C. rimase a fianco del sovrano quando questi iniziò la guerra contro il papa invadendo il Patrimonio e ponendo l'assedio a Orvieto. Sembra che nel corso di questo conflitto egli abbia preso anche iniziative autonome: in una lettera del 18 giugno 1186 Urbano III si lamenta infatti che i tributi imposti da C. al clero siano così esosi da costringere quest'ultimo a chiedere l'elemosina. Fino al 1188, quando Enrico VI si recò in Germania, C. accompagnò regolarmente il re durante gli spostamenti in Italia. Poi sembra essersi dedicato con maggior impegno all'amministrazione del ducato. Le testimonianze del suo governo, se si prescinde delle menzioni nei diplomi di Federico I e di Enrico VI, sono però scarse. Si conservano soltanto due documenti da lui rilasciati. Il suo nome compare varie volte anche in accordi relativi alla consegna di piazzeforti e di castelli e nella datazione dei documenti. Complessivamente si può dire che durante il governo di C. il ducato attraversò un periodo relativamente pacifico, contraddistinto da una vivace attività edilizia e da prosperità economica, favorito soprattutto dalla posizione geografica ai confini del Regno di Sicilia.

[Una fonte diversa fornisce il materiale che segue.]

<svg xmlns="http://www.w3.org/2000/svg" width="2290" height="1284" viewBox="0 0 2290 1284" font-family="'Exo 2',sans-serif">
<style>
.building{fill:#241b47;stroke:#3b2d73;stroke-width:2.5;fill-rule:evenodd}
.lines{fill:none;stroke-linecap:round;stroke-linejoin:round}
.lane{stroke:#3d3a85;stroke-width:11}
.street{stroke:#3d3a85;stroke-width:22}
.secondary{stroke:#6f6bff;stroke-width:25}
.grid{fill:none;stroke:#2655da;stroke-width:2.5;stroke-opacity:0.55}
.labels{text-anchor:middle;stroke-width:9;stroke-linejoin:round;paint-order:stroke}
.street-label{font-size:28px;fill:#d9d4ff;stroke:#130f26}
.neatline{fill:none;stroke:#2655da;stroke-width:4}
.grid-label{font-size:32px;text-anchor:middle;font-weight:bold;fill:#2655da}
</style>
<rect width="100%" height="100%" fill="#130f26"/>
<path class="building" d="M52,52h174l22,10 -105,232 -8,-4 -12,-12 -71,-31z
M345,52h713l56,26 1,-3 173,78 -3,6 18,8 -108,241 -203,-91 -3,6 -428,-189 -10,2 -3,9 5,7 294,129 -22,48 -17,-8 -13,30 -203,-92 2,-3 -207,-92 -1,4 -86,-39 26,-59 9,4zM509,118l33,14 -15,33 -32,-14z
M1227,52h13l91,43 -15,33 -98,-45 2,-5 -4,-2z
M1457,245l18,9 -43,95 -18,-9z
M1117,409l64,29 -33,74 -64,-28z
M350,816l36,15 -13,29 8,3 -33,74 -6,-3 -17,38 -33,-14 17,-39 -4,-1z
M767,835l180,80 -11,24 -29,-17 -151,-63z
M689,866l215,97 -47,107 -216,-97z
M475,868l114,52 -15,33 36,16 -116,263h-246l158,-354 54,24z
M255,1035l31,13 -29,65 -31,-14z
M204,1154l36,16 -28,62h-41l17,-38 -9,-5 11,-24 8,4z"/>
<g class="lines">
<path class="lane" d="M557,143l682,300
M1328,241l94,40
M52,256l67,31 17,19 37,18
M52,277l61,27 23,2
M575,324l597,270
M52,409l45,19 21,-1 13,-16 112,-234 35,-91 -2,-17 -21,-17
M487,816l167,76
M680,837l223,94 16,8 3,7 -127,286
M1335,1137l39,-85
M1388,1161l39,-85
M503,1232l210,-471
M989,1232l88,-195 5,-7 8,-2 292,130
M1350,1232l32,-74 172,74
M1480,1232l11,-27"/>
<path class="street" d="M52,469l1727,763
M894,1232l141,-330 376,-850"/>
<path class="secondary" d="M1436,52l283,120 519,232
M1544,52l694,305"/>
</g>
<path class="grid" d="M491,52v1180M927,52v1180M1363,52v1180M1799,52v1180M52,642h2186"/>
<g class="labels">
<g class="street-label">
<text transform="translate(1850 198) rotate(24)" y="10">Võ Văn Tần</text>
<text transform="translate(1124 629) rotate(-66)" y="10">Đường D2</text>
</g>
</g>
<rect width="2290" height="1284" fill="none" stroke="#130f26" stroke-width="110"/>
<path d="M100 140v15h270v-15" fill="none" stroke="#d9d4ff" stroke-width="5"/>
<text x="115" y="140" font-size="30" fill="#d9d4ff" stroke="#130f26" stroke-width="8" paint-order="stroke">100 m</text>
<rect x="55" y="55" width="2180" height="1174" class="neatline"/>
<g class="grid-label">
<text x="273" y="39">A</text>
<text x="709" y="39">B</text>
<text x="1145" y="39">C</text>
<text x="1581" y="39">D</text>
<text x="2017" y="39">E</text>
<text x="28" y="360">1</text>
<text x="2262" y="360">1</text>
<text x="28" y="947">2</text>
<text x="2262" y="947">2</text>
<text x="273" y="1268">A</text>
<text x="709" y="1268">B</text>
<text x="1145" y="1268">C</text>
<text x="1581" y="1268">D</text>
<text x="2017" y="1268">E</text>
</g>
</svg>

Appoggiandosi su una serie di piazzeforti, tra le quali spiccano oltre alla già menzionata Assisi, soprattutto Gualdo e Cesi, C. seppe evidentemente tenere a freno le faide locali. Poteva anche disporre di una serie di grosse entrate, di cui sono documentate meglio quelle di Rieti e di Terni. Per quel che lo riguarda personalmente, si deve aggiungere che nelle fonti non è traccia della crudele durezza nei confronti dei nemici rimproverata così spesso dai contemporanei ad Enrico VI.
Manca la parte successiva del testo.